Brief 1 →
Copy out the whole passage on short-term mission work, word for word.

** Opening Page text block **

The most critical report came from a trained missionary, fluent in the language, who observed a group of sincere Christians on a campaign in one of the old Soviet states. They were paying interpreters $25.00 per day in a country where the average salary of a college professor is equal to $10.00 per month. He cringed at the possible ramifications of these "spiritual tourists" who have good hearts but may, out of ignorance, do more damage than good.

I have a letter from a person on his way to the Ukraine to do mission work. His letter contains the following statement: "I make no pretenses of any experience with the people in the Ukraine or any where in the Commonwealth." This confession is followed by a request for advice, which is commendable. I am at a loss exactly how to reply.

That the programs mentioned above are operated by sincere Christians is not the question, but one must question the wisdom of the proliferation of these efforts unless they are recognized as temporary approaches. We must, while using stop-gap forces, train qualified evangelists who can plant indigenous churches using sound mission principles.

** Closing Page text block **

Brief 2 →
In the saved data entries, from the first entry through the line containing "Auf die Anwendung", change "Konten" to "Profile" and give back only those lines, leaving everything else unchanged.

** Opening Data for analysis block **

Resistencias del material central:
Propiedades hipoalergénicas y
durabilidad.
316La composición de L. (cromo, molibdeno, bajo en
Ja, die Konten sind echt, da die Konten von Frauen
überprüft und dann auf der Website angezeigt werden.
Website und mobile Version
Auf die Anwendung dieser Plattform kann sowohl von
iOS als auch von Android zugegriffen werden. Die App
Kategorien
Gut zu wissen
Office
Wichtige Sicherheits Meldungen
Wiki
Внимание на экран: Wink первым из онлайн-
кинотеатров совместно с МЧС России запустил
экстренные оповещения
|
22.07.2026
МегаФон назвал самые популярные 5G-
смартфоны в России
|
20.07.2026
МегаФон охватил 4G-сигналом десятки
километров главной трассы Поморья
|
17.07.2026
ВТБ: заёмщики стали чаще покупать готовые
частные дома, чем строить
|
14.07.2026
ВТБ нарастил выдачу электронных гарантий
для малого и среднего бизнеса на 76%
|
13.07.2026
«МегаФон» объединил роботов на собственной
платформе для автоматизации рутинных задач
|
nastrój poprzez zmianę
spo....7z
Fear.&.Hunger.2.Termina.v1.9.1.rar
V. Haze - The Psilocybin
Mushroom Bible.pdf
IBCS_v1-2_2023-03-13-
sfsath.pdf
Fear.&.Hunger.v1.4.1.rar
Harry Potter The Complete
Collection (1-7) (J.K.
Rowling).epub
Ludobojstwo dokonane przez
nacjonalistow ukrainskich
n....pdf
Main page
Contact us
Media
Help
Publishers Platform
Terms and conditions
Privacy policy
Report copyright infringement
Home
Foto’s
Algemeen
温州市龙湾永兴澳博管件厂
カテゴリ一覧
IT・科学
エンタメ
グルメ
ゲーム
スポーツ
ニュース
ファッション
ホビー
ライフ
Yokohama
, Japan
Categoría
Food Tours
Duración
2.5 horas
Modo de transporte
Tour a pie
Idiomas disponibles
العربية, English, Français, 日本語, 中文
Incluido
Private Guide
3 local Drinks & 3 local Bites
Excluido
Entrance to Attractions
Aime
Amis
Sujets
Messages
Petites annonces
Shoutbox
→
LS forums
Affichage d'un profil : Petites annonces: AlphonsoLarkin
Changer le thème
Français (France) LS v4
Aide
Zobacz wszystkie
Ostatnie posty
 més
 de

** Closing Data for analysis block **

Final answer 1 →
The most critical report came from a trained missionary, fluent in the language, who observed a group of sincere Christians on a campaign in one of the old Soviet states. They were paying interpreters $25.00 per day in a country where the average salary of a college professor is equal to $10.00 per month. He cringed at the possible ramifications of these "spiritual tourists" who have good hearts but may, out of ignorance, do more damage than good.

I have a letter from a person on his way to the Ukraine to do mission work. His letter contains the following statement: "I make no pretenses of any experience with the people in the Ukraine or any where in the Commonwealth." This confession is followed by a request for advice, which is commendable. I am at a loss exactly how to reply.

That the programs mentioned above are operated by sincere Christians is not the question, but one must question the wisdom of the proliferation of these efforts unless they are recognized as temporary approaches. We must, while using stop-gap forces, train qualified evangelists who can plant indigenous churches using sound mission principles.

Final answer 2 →
Resistencias del material central:
Propiedades hipoalergénicas y
durabilidad.
316La composición de L. (cromo, molibdeno, bajo en
Ja, die Profile sind echt, da die Profile von Frauen
überprüft und dann auf der Website angezeigt werden.
Website und mobile Version
Auf die Anwendung dieser Plattform kann sowohl von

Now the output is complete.